# Solved: Your PC ran into a problem and needs a restart !!



## Naveed99 (Aug 2, 2015)

Hi after upgrading to Windows1, I am getting this message " your pc ran into a problem and needs a restart we will restart it for you ... You can search online help for inaccessible_boot_device " 
Then pc keeps on restaring and displaying this again and again.
Just to let you know I dont have any recovery disk or flash drive I upgraded it online and have deleted everything from my C drive.
Is there anyway I can fix this now? Please help me with detailed solution.
Kind regards


----------



## Tabvla (Apr 10, 2006)

You may consider doing a clean install to fix this problem. You will find some useful information on the subject at one of my other Posts at this Thread.....

http://forums.techguy.org/windows-10/1152783-windows-10-issues-recent-upgrade.html

T.


----------



## Naveed99 (Aug 2, 2015)

Hi, actually I have cleaned up all exisiting files and windows10 has deleted previous OS ( windows8.1) now I dont have any spare OS in any USB or disk. So not sure wether If I am left with only one option which is to buy a new windows copy ...


----------



## Tabvla (Apr 10, 2006)

A couple of questions....

Q1. How old is your computer..?
Q2. Is your computer still under manufacturer's warranty..?
Q3. The Product Key for your computer - is it on a Label adhered to the computer or hardcoded into the Motherboard..?

T.


----------



## Naveed99 (Aug 2, 2015)

Hi,
I am afraid I ran out of manfacturer's warranty a month ago.
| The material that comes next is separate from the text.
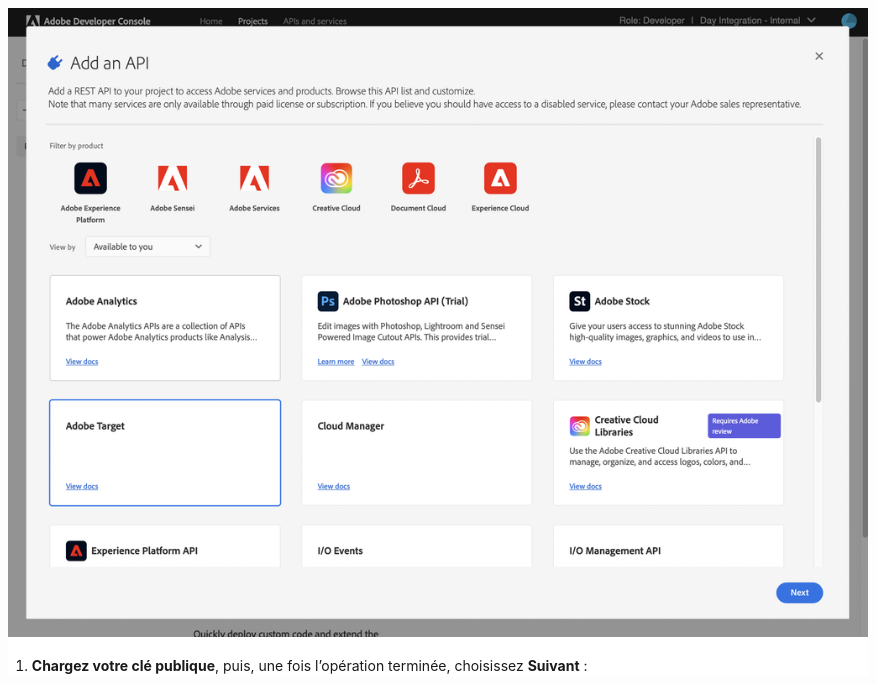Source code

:    ![Sélectionnez Adobe Target](assets/integration-target-ims-12.png)

1. **Chargez votre clé publique**, puis, une fois l’opération terminée, choisissez **Suivant** :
I took my system to one of my friend who is an IT Pro & he some how managed to do clean installation of windows 8.1 again in system.
I wasnt having much personal or important data in system so its all cleaned up and workinh again with 8.1OS.
Thank you all for your support and advice.


----------



## ronfiveo (Jun 16, 2011)

If you have a friend that will let you you can use his / her computer and go to the Microsoft page with the 
download link ................. http://www.microsoft.com/en-us/software-download/windows10 and follow the instructions with a 4GB thumb drive.
Then you can take it to your computer and try the " Upgrade" option first.
If that does not work then you can do a clean install with the flash drive as a boot device.
You will have to make sure your boot menu is set with the usb drive as the primary (1st) boot option.

I think this will work since the bootable thumb drives will install Windows 10 on any computer with or with out the notification that your Upgrade is ready.

I was going to wait until the notification from Microsoft in an update notification told me that my update to Windows 10 was ready to download but I found out from a Microsoft CS person that no one has to actually wait if you want to make a bootable ISO or bootable thumb drive .

Good luck.

Ron


----------



## Tabvla (Apr 10, 2006)

Naveed99 said:


> Hi,
> I am afraid I ran out of manfacturer's warranty a month ago. I took my system to one of my friend who is an IT Pro & he some how managed to do clean installation of windows 8.1 again in system.
> I wasnt having much personal or important data in system so its all cleaned up and workinh again with 8.1OS.
> Thank you all for your support and advice.


If you think that your problem has been resolved then please mark this Thread as "Solved". If you still have the same problem then please explain what the problem is. If you have a different problem then please start a new Thread.

T.


----------



## ronfiveo (Jun 16, 2011)

You might want to make sure that your OS is " Activated" and genuine.
With out the OEM installation CD or buying a new Product Key it might not be.
This will cause you problems down the road if it's not.


----------